■ **Items listed in a dataset**:
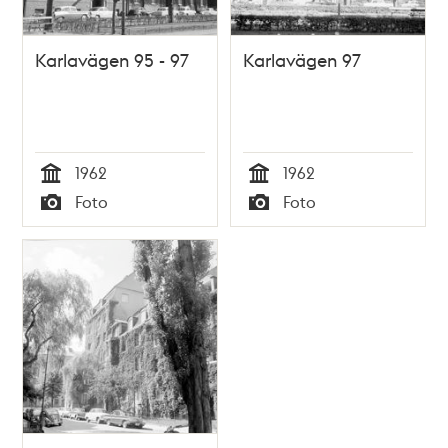
Karlavägen 95 - 97
Karlavägen 97
1962
1962
Tid
Tid
Foto
Foto
Typ
Typ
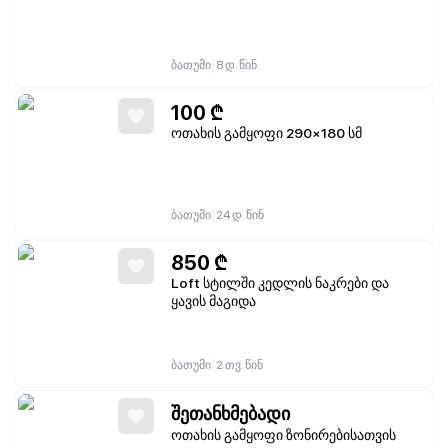
|
ბათუმი
8 დ. წინ
100
₾
ოთახის გამყოფი 290×180 სმ
|
ბათუმი
24 დ. წინ
850
₾
Loft სტილში კედლის ნაკრები და
ყავის მაგიდა
|
ბათუმი
2 თვ. წინ
შეთანხმებადი
ოთახის გამყოფი ზონირებისათვის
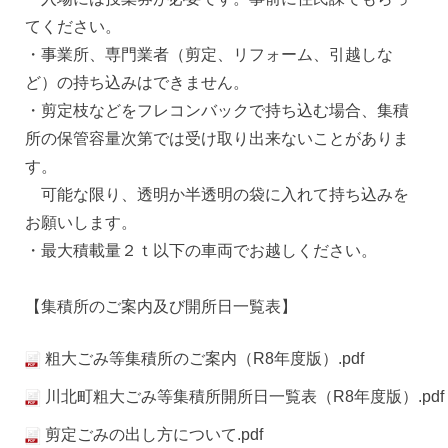
てください。
・事業所、専門業者（剪定、リフォーム、引越しな
ど）の持ち込みはできません。
・剪定枝などをフレコンバックで持ち込む場合、集積
所の保管容量次第では受け取り出来ないことがありま
す。
可能な限り、透明か半透明の袋に入れて持ち込みを
お願いします。
・最大積載量２ｔ以下の車両でお越しください。
【集積所のご案内及び開所日一覧表】
粗大ごみ等集積所のご案内（R8年度版）.pdf
川北町粗大ごみ等集積所開所日一覧表（R8年度版）.pdf
剪定ごみの出し方について.pdf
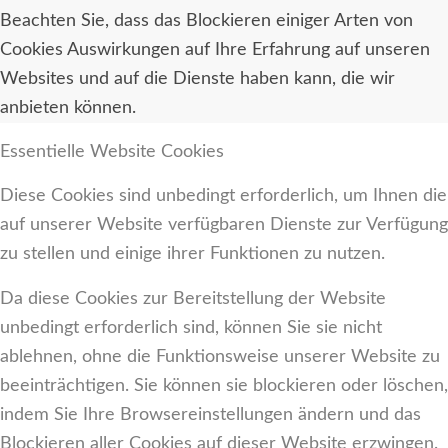
Beachten Sie, dass das Blockieren einiger Arten von
Cookies Auswirkungen auf Ihre Erfahrung auf unseren
Websites und auf die Dienste haben kann, die wir
anbieten können.
Essentielle Website Cookies
Diese Cookies sind unbedingt erforderlich, um Ihnen die
auf unserer Website verfügbaren Dienste zur Verfügung
zu stellen und einige ihrer Funktionen zu nutzen.
Da diese Cookies zur Bereitstellung der Website
unbedingt erforderlich sind, können Sie sie nicht
ablehnen, ohne die Funktionsweise unserer Website zu
beeinträchtigen. Sie können sie blockieren oder löschen,
indem Sie Ihre Browsereinstellungen ändern und das
Blockieren aller Cookies auf dieser Website erzwingen.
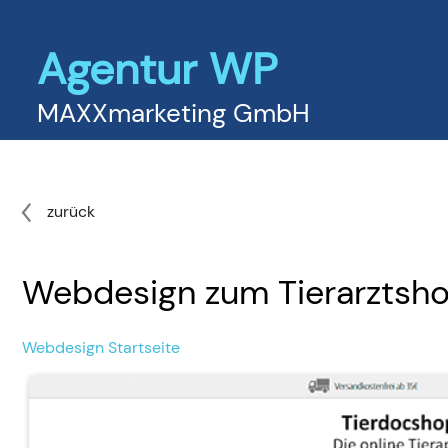
Agentur WP
MAXXmarketing GmbH
zurück
Webdesign zum Tierarztsh
Webdesign Startseite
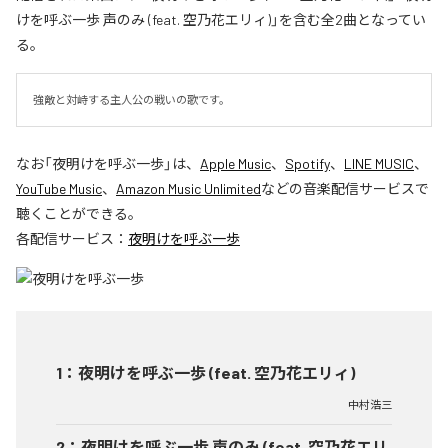
けを呼ぶ一歩 声のみ (feat. 空乃花エリィ)」を含む全2曲となってい
る。
強敵と対峙する主人公の戦いの歌です。
なお「
夜明けを呼ぶ一歩
」は、
Apple Music
、
Spotify
、
LINE MUSIC
、
YouTube Music
、
Amazon Music Unlimited
などの音楽配信サービスで
聴くことができる。
各配信サービス：
夜明けを呼ぶ一歩
1
：
夜明けを呼ぶ一歩 (feat. 空乃花エリィ)
中村浩三
2
：
夜明けを呼ぶ一歩 声のみ (feat. 空乃花エリ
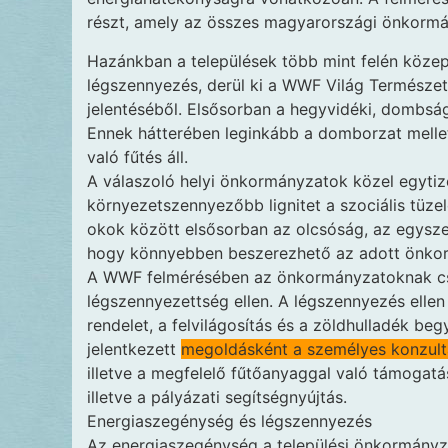
részt, amely az összes magyarországi önkorm
Hazánkban a települések több mint felén közep
légszennyezés, derül ki a WWF Világ Természet
jelentéséből. Elsősorban a hegyvidéki, dombság
Ennek hátterében leginkább a domborzat mellett 
való fűtés áll.
A válaszoló helyi önkormányzatok közel egytiz
környezetszennyezőbb lignitet a szociális tüz
okok között elsősorban az olcsóság, az egyszer
hogy könnyebben beszerezhető az adott önkorm
A WWF felmérésében az önkormányzatoknak csa
légszennyezettség ellen. A légszennyezés ellen
rendelet, a felvilágosítás és a zöldhulladék be
jelentkezett
megoldásként a személyes konzult
illetve a megfelelő fűtőanyaggal való támogatá
illetve a pályázati segítségnyújtás.
Energiaszegénység és légszennyezés
Az energiaszegénység a települési önkormányza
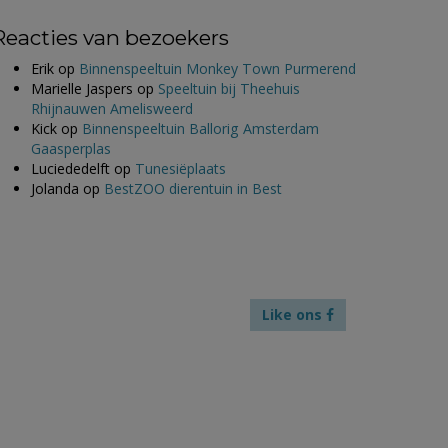
Reacties van bezoekers
Erik
op
Binnenspeeltuin Monkey Town Purmerend
Marielle Jaspers
op
Speeltuin bij Theehuis
Rhijnauwen Amelisweerd
Kick
op
Binnenspeeltuin Ballorig Amsterdam
Gaasperplas
Luciededelft
op
Tunesiëplaats
Jolanda
op
BestZOO dierentuin in Best
Like ons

■ **Task item**:
Retype the entries above exactly. Stop after the line containing "Beachten Sie, dass", and omit the pictures.

■ **Your response**:
Karlavägen 95 - 97
Karlavägen 97
1962
1962
Tid
Tid
Foto
Foto
Typ
Typ
|
ბათუმი
8 დ. წინ
100
₾
ოთახის გამყოფი 290×180 სმ
|
ბათუმი
24 დ. წინ
850
₾
Loft სტილში კედლის ნაკრები და
ყავის მაგიდა
|
ბათუმი
2 თვ. წინ
შეთანხმებადი
ოთახის გამყოფი ზონირებისათვის
てください。
・事業所、専門業者（剪定、リフォーム、引越しな
ど）の持ち込みはできません。
・剪定枝などをフレコンバックで持ち込む場合、集積
所の保管容量次第では受け取り出来ないことがありま
す。
可能な限り、透明か半透明の袋に入れて持ち込みを
お願いします。
・最大積載量２ｔ以下の車両でお越しください。
【集積所のご案内及び開所日一覧表】
粗大ごみ等集積所のご案内（R8年度版）.pdf
川北町粗大ごみ等集積所開所日一覧表（R8年度版）.pdf
剪定ごみの出し方について.pdf
Beachten Sie, dass das Blockieren einiger Arten von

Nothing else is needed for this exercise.